I'm working on code that calculates entries in the StackFrameMap (SFM). The goal is to be able to generate (SFM) entries that make the Java 7 bytecode verifier happy. Following a TDD methodology, I started by creating bogus SMF entries for the verifier to complain about; I would the replace these with my properly-calculated entries to see that I was doing it correctly.
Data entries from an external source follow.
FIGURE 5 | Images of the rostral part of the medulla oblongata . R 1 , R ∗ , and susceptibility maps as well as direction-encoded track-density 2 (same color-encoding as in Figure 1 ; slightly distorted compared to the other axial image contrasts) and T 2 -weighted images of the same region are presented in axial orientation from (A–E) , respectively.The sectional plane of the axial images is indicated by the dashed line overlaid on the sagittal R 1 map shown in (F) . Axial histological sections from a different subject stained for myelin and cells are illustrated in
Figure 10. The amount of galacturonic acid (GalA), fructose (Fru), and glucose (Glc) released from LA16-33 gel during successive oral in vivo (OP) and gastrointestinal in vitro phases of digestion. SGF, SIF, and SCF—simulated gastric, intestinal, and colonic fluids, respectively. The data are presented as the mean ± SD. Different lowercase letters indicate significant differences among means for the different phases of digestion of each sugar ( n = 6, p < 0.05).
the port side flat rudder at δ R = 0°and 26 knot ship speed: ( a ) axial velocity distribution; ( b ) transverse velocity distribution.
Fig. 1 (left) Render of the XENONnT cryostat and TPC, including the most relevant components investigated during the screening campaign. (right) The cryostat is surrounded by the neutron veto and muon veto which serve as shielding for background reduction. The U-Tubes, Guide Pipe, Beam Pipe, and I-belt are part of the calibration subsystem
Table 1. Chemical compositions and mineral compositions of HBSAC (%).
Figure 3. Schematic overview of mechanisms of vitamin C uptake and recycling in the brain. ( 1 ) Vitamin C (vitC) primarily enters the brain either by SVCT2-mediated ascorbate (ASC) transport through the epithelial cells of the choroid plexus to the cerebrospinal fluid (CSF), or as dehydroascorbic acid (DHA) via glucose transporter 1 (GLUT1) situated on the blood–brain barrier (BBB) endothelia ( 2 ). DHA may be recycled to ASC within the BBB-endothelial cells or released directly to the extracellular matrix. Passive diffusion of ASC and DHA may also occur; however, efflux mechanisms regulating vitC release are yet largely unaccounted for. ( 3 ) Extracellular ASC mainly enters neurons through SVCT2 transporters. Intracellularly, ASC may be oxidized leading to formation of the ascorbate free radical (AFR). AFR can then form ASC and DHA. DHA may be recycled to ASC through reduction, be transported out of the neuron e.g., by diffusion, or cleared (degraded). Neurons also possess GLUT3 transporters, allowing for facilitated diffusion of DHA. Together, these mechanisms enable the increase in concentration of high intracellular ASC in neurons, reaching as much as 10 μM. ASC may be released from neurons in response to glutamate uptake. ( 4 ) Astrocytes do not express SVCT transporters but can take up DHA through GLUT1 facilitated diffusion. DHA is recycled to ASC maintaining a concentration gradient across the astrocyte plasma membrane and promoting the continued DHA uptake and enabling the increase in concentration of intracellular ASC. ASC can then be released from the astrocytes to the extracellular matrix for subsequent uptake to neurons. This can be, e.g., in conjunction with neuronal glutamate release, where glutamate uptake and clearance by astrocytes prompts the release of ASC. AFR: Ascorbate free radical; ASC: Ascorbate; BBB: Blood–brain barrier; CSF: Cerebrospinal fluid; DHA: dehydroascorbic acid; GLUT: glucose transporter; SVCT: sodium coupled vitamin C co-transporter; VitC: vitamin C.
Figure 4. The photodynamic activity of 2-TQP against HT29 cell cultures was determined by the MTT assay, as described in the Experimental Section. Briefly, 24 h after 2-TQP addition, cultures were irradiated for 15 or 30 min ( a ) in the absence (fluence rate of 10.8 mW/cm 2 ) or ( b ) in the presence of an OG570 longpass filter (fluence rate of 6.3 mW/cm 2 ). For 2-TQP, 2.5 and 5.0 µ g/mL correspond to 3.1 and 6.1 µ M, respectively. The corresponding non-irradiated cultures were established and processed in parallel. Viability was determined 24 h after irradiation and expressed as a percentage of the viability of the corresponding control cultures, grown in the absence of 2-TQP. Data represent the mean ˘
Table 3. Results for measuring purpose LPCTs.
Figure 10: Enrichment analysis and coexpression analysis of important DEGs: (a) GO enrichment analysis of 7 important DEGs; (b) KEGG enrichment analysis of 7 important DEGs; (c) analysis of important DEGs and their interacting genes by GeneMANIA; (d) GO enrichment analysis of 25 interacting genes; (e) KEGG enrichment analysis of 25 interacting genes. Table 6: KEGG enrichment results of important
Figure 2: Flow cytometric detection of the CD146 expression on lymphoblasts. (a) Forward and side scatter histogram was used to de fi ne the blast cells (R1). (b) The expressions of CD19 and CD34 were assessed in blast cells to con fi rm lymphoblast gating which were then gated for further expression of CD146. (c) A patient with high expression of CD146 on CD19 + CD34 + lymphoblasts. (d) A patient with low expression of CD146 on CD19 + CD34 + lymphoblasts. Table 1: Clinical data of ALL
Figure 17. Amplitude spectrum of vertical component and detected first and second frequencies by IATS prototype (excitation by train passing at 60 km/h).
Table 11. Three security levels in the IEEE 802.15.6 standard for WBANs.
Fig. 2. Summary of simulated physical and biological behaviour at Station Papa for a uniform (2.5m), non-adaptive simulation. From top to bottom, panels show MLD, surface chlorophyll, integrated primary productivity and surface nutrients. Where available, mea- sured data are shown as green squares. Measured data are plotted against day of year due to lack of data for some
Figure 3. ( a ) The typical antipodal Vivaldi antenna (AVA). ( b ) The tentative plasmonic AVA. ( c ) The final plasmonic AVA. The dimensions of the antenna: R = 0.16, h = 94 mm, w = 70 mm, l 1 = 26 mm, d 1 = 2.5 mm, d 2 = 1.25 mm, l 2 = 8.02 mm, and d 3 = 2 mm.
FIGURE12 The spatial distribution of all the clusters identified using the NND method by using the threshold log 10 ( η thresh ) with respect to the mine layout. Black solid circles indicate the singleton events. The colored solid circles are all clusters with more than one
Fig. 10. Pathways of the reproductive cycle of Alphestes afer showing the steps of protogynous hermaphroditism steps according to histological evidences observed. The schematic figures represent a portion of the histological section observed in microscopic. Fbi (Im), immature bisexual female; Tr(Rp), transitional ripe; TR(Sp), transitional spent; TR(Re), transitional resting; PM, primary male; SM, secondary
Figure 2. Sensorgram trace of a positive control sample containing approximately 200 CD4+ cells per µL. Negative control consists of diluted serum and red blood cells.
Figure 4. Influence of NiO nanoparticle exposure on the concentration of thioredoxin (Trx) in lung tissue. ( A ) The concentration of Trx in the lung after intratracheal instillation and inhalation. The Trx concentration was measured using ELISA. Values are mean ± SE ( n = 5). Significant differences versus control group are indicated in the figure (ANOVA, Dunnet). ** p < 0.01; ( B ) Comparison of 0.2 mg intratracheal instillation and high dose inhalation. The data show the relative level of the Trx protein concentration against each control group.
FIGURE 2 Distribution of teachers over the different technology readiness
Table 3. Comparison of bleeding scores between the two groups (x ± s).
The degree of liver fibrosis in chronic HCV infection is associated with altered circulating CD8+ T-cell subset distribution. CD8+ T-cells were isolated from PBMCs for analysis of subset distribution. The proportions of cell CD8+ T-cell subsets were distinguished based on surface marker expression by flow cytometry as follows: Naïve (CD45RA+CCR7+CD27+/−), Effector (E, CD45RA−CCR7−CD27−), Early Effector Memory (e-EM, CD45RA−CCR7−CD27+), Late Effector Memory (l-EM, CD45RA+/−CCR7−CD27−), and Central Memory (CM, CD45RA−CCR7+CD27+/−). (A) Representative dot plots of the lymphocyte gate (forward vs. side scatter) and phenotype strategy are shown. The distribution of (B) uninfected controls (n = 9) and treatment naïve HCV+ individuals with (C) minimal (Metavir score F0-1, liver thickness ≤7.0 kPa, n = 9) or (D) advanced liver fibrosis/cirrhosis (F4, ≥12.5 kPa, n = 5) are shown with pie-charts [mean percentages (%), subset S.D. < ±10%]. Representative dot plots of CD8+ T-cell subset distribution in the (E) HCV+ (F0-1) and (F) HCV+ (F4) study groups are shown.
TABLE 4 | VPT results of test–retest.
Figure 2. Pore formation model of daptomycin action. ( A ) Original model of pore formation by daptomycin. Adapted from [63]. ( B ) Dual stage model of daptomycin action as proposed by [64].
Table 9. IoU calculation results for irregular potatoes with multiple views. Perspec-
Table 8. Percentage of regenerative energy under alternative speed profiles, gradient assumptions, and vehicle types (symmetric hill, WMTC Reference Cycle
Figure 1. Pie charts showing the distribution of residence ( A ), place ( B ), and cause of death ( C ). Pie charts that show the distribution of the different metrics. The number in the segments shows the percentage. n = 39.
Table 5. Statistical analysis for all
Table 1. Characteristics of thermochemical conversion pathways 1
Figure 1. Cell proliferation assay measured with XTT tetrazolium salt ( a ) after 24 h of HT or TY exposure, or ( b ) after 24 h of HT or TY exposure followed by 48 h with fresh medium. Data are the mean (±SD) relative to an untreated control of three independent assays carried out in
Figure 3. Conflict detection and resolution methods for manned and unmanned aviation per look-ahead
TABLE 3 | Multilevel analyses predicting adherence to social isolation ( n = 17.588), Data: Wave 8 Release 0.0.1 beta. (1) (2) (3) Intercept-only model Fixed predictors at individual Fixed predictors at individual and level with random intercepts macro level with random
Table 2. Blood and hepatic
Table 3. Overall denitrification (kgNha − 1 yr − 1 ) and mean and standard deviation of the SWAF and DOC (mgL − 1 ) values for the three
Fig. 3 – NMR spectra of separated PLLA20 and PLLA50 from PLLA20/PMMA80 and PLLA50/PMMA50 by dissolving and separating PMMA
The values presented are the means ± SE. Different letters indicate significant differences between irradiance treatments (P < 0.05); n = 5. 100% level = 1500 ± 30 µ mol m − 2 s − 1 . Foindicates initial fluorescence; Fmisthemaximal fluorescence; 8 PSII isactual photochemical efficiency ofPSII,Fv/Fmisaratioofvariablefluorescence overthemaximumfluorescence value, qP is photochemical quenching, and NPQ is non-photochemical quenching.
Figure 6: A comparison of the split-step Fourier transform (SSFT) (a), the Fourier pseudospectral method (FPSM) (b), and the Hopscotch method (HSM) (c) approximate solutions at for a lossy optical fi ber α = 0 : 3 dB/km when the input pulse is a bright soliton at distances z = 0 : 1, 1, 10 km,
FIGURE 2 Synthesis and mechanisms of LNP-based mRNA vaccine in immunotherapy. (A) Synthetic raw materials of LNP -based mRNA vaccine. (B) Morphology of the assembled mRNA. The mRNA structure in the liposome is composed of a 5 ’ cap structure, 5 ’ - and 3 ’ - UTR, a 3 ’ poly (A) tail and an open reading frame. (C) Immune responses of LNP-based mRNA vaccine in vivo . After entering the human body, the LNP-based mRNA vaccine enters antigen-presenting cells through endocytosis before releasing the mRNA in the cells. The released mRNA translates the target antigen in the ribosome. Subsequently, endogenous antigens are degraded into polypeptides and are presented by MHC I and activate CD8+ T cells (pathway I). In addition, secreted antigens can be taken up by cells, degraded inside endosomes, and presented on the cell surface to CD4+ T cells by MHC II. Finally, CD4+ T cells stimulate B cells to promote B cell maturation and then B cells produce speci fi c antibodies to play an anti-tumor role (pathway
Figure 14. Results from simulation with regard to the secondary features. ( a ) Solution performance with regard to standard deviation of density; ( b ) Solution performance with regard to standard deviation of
The problem is: I can't get the bytecode verifier to complain. Here is an example, starting with the original Java code (this code is not supposed to do anything useful):
public int stackFrameTest(int x) {
if (x > 0) {
System.out.println("positive x");
}
return -x;
}
This generates the following bytecode (with SFM):
public int stackFrameTest(int);
flags: ACC_PUBLIC
Code:
stack=2, locals=2, args_size=2
0: iload_1
1: ifle 12
4: getstatic #47 // Field java/lang/System.out:Ljava/io/PrintStream;
7: ldc #85 // String positive x
9: invokevirtual #55 // Method java/io/PrintStream.println:(Ljava/lang/String;)V
12: iload_1
13: ineg
14: ireturn
StackMapTable: number_of_entries = 1
frame_type = 12 /* same */
Now, I change the SFM to contain this:
StackMapTable: number_of_entries = 1
frame_type = 255 /* full_frame */
offset_delta = 12
locals = [ double, float ]
stack = [ double ]
As you can see, that is completely bogus, but it loads without error. I read the JVM spec, and I couldn't see any reason why this would work. I'm not using the SplitBytecodeVerifier
option.
EDIT: Per the accepted answer below, Eclipse had been set to emit Java 6 class files (version 50.0). Classfiles of this this version will quietly ignore issues with the StackFrameMap. After changing the setting to use the default Java 7 classfile format (51.0), it worked as expected.